Available records:

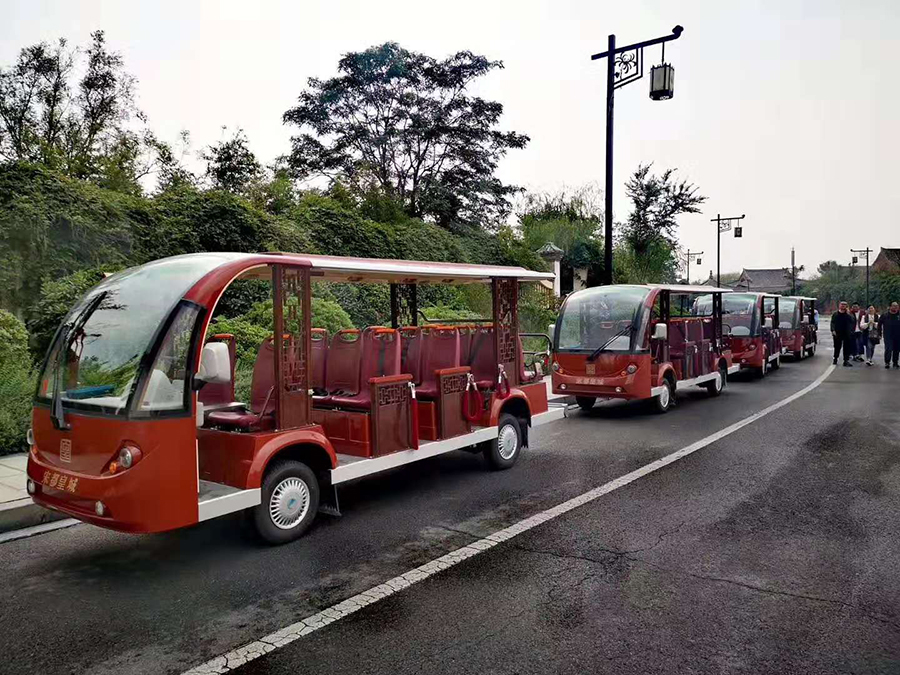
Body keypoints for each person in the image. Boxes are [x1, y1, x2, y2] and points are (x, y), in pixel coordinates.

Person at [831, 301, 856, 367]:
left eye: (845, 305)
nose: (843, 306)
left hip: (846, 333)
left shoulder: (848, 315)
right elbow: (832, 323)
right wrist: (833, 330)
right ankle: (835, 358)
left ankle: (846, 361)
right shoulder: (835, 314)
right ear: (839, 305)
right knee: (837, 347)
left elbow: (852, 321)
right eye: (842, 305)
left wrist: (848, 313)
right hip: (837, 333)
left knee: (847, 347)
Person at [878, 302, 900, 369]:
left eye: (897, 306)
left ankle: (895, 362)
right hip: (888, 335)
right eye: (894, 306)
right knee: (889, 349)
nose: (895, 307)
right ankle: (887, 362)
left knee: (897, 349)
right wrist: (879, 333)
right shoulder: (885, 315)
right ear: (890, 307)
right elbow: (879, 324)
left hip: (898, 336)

---

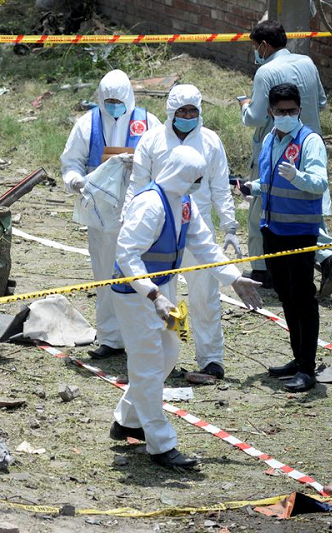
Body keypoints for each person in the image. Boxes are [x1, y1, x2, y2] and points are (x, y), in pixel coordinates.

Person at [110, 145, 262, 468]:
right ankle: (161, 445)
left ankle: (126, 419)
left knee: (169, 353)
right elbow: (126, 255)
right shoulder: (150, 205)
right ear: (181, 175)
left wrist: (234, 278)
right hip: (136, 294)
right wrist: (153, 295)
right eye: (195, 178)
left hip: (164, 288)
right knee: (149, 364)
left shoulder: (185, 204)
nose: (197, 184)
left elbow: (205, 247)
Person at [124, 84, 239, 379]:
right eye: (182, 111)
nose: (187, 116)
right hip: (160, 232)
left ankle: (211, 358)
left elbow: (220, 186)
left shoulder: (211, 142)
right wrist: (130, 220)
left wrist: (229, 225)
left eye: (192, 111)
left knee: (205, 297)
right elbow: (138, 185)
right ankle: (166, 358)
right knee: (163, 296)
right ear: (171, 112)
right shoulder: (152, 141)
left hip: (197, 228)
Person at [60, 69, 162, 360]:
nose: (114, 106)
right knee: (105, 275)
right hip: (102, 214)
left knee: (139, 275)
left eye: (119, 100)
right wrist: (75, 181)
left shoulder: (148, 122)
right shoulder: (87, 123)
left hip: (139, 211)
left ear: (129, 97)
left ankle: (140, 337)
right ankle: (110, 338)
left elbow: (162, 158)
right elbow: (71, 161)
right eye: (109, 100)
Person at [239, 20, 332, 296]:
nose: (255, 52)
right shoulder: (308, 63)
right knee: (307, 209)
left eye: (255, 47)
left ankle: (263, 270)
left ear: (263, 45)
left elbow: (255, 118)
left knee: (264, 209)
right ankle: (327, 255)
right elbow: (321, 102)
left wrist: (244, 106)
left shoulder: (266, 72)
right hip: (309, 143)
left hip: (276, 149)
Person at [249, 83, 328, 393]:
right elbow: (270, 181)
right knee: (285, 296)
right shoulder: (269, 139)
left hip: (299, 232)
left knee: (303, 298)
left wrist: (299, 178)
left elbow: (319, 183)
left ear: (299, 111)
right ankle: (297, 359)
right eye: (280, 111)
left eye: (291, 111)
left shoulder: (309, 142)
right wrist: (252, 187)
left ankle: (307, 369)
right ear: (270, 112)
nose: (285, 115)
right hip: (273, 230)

Description of the task: Nothing but the lines above from the one containing "right elbow: (321, 102)" through the one containing "right hip: (273, 230)" should appear in the answer, each repeated exactly.

Solution to this problem:
right elbow: (321, 102)
left wrist: (244, 106)
left shoulder: (266, 72)
right hip: (309, 143)
left hip: (276, 149)
Person at [249, 83, 328, 393]:
right elbow: (270, 181)
right knee: (285, 296)
right shoulder: (269, 139)
left hip: (299, 232)
left knee: (303, 298)
left wrist: (299, 178)
left elbow: (319, 183)
left ear: (299, 111)
right ankle: (297, 359)
right eye: (280, 111)
left eye: (291, 111)
left shoulder: (309, 142)
right wrist: (252, 187)
left ankle: (307, 369)
right ear: (270, 112)
nose: (285, 115)
right hip: (273, 230)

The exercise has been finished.